All earlier instructions still apply unless they conflict with this update.
</task_update>

When the task itself changes:

        
        
        
    
<task_update>
The task has changed.
Previous task: complete the workflow.
Current task: review the workflow and identify risks only.
Rules for this turn:
- Do not execute actions.
- Do not call destructive tools.
- Return exactly:
  1. Main risks
  2. Missing information
  3. Recommended next step
</task_update>

Phase Parameter

Starting with GPT-5.4, long or tool-intensive Responses workflows use phase values to distinguish intermediate updates from the final answer (see the prompt-guidance guide for the full reference):

        
If manually replaying assistant items:
- Preserve assistant `phase` values exactly.
- Use `phase: "commentary"` for intermediate user-visible updates.
- Use `phase: "final_answer"` for the completed answer.
- Do not add `phase` to user messages.

If using previous_response_id, the API automatically preserves prior assistant state.

Prompt Structure Template

        
Role: [1-2 sentences defining the model's function, context, and work]

# Personality
[Tone, manner, collaboration style]

# Goal
[User-visible result]

# Success criteria
[Conditions that must be met before the final answer]

# Constraints
[Policy, safety, business, evidence, side-effect limits]

# Output
[Sections, length, tone]

# Stop rules
[When to retry, degrade, abandon, ask, or stop]

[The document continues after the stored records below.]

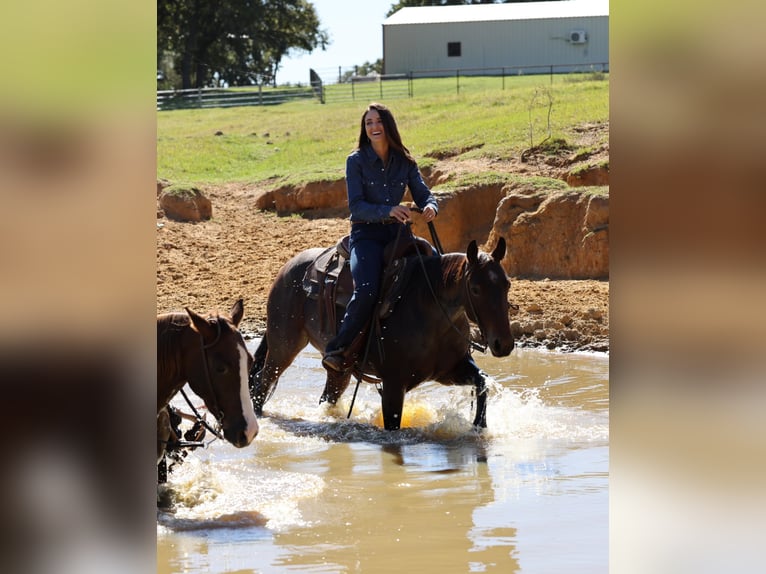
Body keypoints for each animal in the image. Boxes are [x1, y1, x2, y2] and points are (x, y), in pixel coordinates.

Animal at [252, 236, 516, 430]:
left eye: (507, 284)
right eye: (476, 288)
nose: (503, 344)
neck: (430, 310)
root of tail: (290, 267)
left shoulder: (449, 370)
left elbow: (482, 381)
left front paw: (479, 425)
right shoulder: (392, 385)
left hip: (339, 371)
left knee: (326, 397)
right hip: (283, 346)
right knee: (262, 383)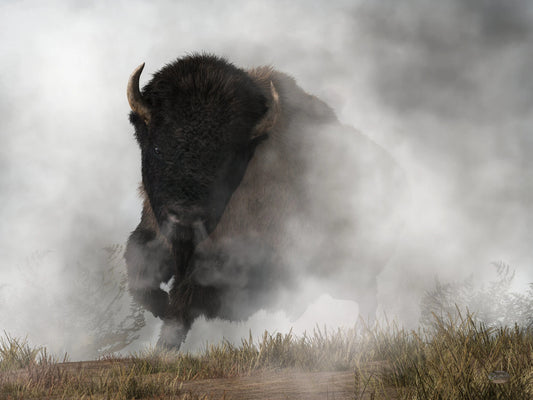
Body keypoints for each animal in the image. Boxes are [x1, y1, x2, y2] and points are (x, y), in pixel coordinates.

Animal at [122, 54, 404, 348]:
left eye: (228, 161)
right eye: (157, 147)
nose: (185, 218)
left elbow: (183, 304)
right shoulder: (152, 235)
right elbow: (140, 276)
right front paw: (160, 306)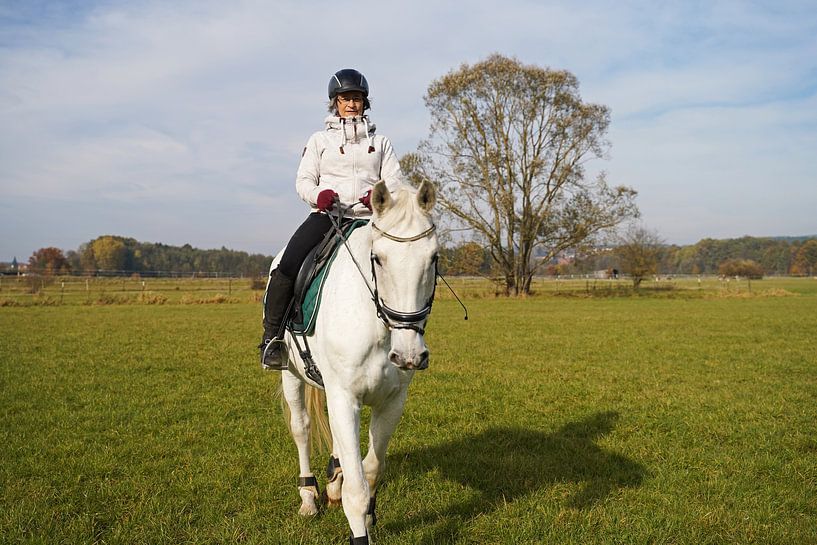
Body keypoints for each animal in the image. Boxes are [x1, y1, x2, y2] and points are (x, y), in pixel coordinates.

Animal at [270, 180, 438, 544]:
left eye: (433, 258)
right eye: (378, 259)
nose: (408, 355)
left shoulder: (391, 402)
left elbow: (371, 469)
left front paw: (368, 517)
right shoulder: (345, 397)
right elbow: (357, 490)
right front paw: (359, 530)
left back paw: (334, 480)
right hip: (291, 374)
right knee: (301, 429)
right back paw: (309, 497)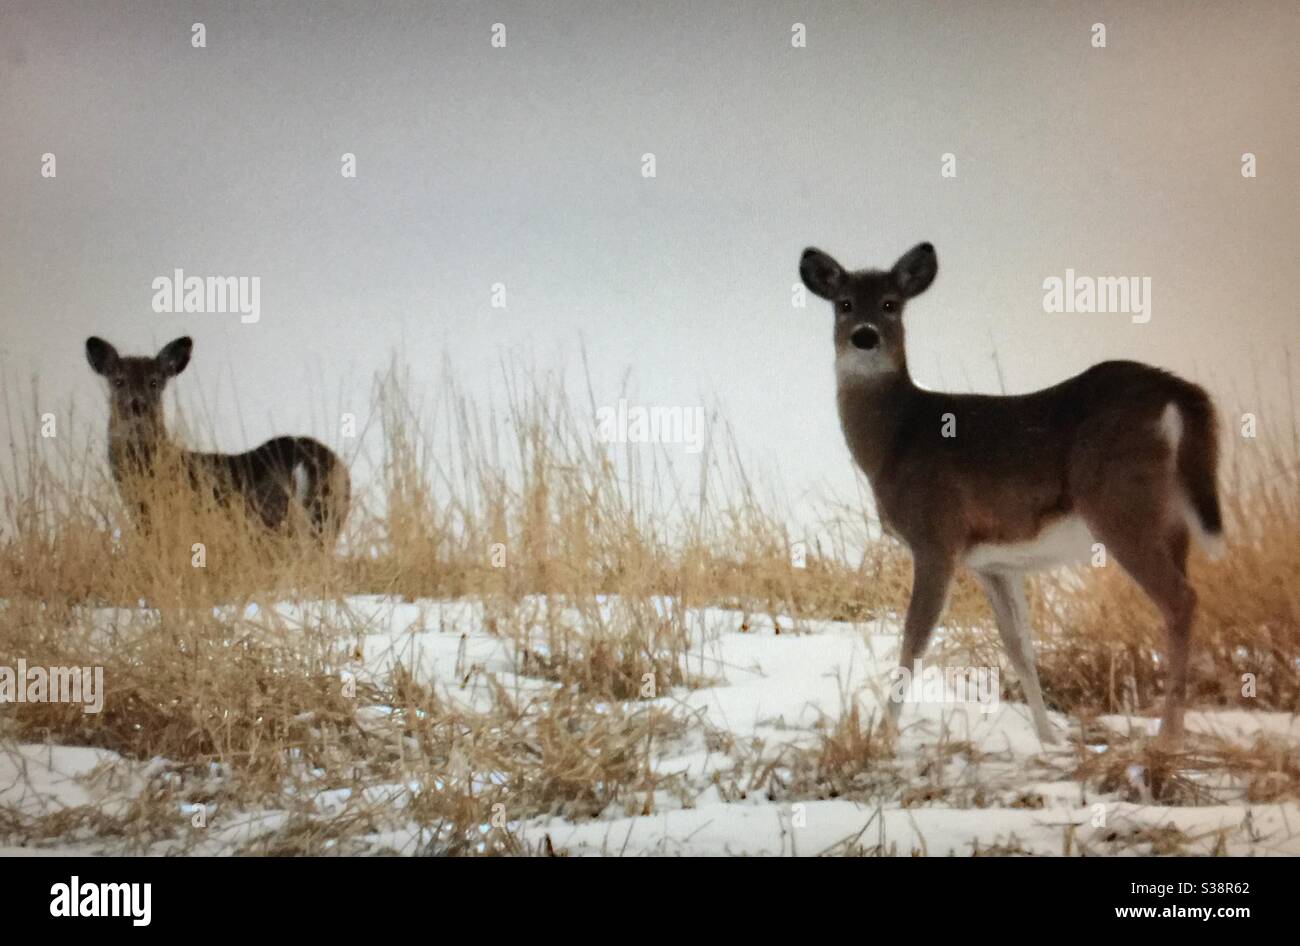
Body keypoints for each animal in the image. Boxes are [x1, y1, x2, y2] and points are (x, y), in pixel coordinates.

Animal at [799, 243, 1223, 748]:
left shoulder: (936, 537)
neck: (895, 441)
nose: (865, 337)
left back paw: (1167, 739)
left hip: (1120, 506)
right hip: (1175, 520)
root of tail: (1178, 394)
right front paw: (1048, 739)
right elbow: (1020, 646)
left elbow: (913, 640)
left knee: (1181, 599)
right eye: (843, 303)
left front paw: (883, 736)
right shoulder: (994, 564)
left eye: (890, 304)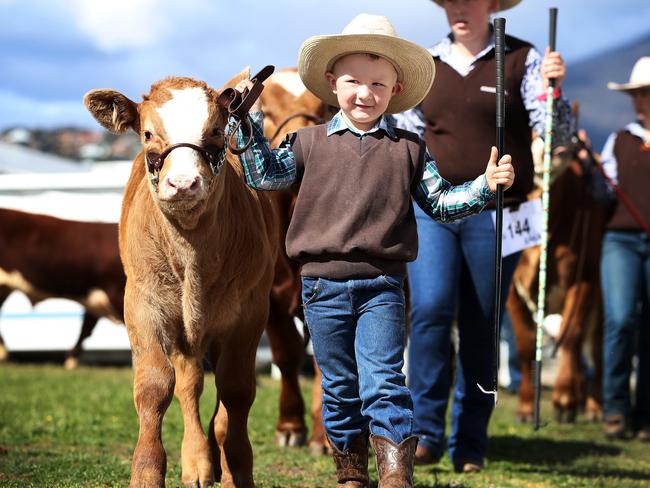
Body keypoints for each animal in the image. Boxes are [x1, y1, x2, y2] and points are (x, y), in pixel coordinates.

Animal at [84, 70, 276, 486]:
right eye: (147, 133)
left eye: (217, 130)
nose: (184, 183)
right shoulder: (142, 304)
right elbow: (156, 385)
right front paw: (147, 471)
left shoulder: (251, 312)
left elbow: (237, 390)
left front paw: (238, 469)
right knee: (190, 383)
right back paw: (198, 461)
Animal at [506, 130, 608, 424]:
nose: (551, 146)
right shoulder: (511, 287)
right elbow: (526, 343)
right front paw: (527, 408)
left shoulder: (584, 278)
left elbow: (571, 334)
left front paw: (564, 399)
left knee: (596, 348)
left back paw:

Keep each block brief and only add detail where it would actually change behavior.

Verbosity and Format Output

Control output length via text.verbosity — medium is the API default, low for more concise responses (see the prompt-guidance guide for the full verbosity parameter reference).

Format principles:

Plain paragraphs for normal conversation, explanations, reports, and technical writing — the default format
Titles, bold, and lists only when comparisons, rankings, or scanning are needed
Follow explicit user preferences for conciseness or specific formats

When editing or rewriting, tell the model what to preserve while improving:

        
Preserve the requested artifact, length, structure, and genre first. Quietly improve clarity, flow, and correctness. Do not add new claims, extra sections, or a more promotional tone unless explicitly requested.

Specify audience and length explicitly:

        
Write for a senior business audience. Keep the answer under 400 words. Use short paragraphs and only include bullets when they improve scannability. Prioritize the conclusion first, then the reasoning, then caveats.